◆ Job: How many lines in the items below contain the string "lower", with case counting? Reply with the number alone.

Saved entries:
__________
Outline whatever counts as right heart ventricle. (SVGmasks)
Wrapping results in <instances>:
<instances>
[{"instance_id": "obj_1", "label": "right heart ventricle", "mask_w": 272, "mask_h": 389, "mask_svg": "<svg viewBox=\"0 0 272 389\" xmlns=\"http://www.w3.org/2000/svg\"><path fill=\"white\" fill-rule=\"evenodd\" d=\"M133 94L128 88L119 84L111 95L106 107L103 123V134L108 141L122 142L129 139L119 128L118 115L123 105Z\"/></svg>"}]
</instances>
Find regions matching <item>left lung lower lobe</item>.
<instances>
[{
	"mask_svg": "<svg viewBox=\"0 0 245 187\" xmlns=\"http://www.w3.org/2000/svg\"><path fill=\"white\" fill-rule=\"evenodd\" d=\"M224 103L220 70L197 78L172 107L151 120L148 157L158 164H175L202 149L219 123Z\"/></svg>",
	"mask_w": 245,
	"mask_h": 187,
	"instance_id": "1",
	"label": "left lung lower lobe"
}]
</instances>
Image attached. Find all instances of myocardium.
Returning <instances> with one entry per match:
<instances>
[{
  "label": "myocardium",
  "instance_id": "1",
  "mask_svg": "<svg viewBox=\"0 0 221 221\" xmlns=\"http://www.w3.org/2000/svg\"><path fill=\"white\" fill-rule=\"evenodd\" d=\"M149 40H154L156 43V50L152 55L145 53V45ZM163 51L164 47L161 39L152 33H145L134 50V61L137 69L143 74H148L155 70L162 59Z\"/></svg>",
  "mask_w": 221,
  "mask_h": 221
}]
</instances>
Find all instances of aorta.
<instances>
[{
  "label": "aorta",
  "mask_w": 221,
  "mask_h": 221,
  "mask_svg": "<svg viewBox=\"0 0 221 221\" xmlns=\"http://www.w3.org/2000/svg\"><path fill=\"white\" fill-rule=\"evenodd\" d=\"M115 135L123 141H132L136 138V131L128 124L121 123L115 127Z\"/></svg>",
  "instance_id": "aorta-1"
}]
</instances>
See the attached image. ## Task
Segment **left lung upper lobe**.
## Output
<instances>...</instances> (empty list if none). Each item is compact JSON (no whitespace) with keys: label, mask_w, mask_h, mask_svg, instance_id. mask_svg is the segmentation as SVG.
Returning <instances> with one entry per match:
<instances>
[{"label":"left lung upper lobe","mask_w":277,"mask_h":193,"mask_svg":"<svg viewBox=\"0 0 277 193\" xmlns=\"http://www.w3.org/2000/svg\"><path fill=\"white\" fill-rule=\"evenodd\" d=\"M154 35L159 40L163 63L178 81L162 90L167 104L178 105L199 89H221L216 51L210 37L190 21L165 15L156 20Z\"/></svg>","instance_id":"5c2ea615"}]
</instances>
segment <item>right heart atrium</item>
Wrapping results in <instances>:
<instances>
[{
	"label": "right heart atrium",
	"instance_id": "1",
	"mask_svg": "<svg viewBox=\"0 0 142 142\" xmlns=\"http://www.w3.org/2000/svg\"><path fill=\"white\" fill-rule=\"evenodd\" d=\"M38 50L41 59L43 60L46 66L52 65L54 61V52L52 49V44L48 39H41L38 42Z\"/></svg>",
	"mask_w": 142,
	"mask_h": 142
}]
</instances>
__________
◆ The solution: 2